Zwei Stunden später hatte ich einen Termin bei Lynn. Ich war überrascht, als ich sie sah. Eigentlich hatte ich eine sanfte, mir mit unergründlichen Rehaugen verständnisvoll jeden Zweifel von den Lippen lesende Fee mit güldenem Haar erwartet. Diese Fee war Lynn nicht. Miss Worcester war ein kleiner, dicker Rotschopf mit einem violettfleckigen Speckgesicht und kam nach Luft japsend ins Sprechzimmer gepoltert. In ihrer Fülle passte sie sich stimmig in ihr mit Papieren und Büchern überfülltes Office ein: Alles war hier voll! Lynn hatte wirklich ein Problem mit ihrem Gewicht! Ich hätte mir das Pummelchen eher behaglich schmatzend an einer Wursttheke vorstellen können, als idealtypische Personalunion von Verkäuferin und bester Kundin. Ich berichtete Lynn meinen Leidensweg. Sie lauschte gespannt. Und ab und an stellte sie keuchend Fragen, die ich gerne beantwortete.

Wir hatten in den folgenden Tagen vier weitere Sitzungen und jedes Mal freute ich mich bei der Begrüßung, dass sie noch nicht geplatzt war, die gute Lynn.

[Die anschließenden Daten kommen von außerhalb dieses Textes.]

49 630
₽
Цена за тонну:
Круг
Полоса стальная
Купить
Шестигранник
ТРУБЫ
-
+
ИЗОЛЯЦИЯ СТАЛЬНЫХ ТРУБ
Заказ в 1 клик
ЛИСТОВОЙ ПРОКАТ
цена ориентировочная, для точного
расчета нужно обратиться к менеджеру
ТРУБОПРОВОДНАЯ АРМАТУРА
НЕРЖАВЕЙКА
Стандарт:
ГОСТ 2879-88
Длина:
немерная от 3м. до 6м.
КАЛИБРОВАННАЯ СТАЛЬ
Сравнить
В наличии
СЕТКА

Bei unserem letzten Treffen meinte sie plötzlich, dass das ja alles ganz traurig sei, was da so alles passiert sei, aber das alles könne nun einmal passieren. Manchmal. Ich nickte beeindruckt. (Das hatte sie gut erkannt! Alles.) Dann fragte sie mich, was ich denn jetzt machen wolle. Ich zuckte die Schultern und sagte:

„Ich will versuchen, ausreichenden Kontakt zu meinen Kindern zu haben. Wie ich das machen soll, weiß ich allerdings nicht.“

„Wie ‚wie‘?“

„Na, ob ich erst abwarte oder die Angelegenheit schon jetzt einem Anwalt übergebe.“

Lynn überraschte mich abermals. Ich hatte erwartet, dass sie mir in der Essenz nahelegte, was Günter mir empfohlen hatte. Dem war nicht so. Sich fast dynamisch in ihrem Sessel „reckend“ erläuterte sie, sie habe den Eindruck, ich käme bestens mit den trennungsbedingten Verletzungen zurecht. Auch finde sie gut, wie ich mich auf den Job konzentrierte, und absolut richtig, dass ich für meine Kinder da sein wolle. Den Kern des Problems sehe sie darin, dass meine Frau „zu üppig“ Unterhalt für sich haben wolle und hierfür offenbar die Kinder instrumentalisiere. Dies sei in Texas einfacher. Da kenne man keinen Unterhalt für die Frau, sondern nur für die Kinder. Und das sei auch gut so. Schließlich könne eine gesunde Frau ja selbst arbeiten. Lynn riet mir schließlich, ich solle die Angelegenheit von einem texanischen Gericht regeln lassen. Gelänge mir dies, hätte meine Frau keinen Anspruch auf Ehegattenunterhalt und somit keinen Grund mehr, aus egoistischen Motiven die Kinder zu missbrauchen. Außerdem entscheide nach texanischem Recht ein Gericht über den Umgang mit diesen, wenn sich die Eltern nicht darüber einigen könnten. Zum Abschluss empfahl mir Lynn einen Anwalt. Earl Brown. Der sei der Beste, allerdings teuer. Und wenn er den Fall nicht übernehmen könne, solle ich mich an Nancy Ramos wenden. Die sei auch klasse.

Ich verließ Lynns Büro in einer Art Aufbruchsstimmung – Vielleicht war die Lage ja doch nicht so hoffnungslos! – und rief Earl Brown sofort an. Der versicherte, er sehe gute Chancen für den Fall, habe aber im Augenblick viel zu tun. Ein exzellenter junger Anwalt, der sich noch profilieren müsse, mehr Zeit und auch den nötigen Biss habe, sei für die Sache möglicherweise besser geeignet. Mister Brown legte mir Nancy Ramos ans Herz. Sie sei genau die Richtige. Obendrein koste sie weniger.

Einerseits war ich enttäuscht, dass „der Beste“ sich nicht mit wehenden Fahnen und glühendem Herzen meiner Sache verschreiben wollte. Andererseits fand ich den Vorschlag vom Ökonomischen her vorteilhaft und war beruhigt, da Nancy Ramos auf all meinen bisherigen „Empfehlungslisten“ „weit oben“ gestanden hatte.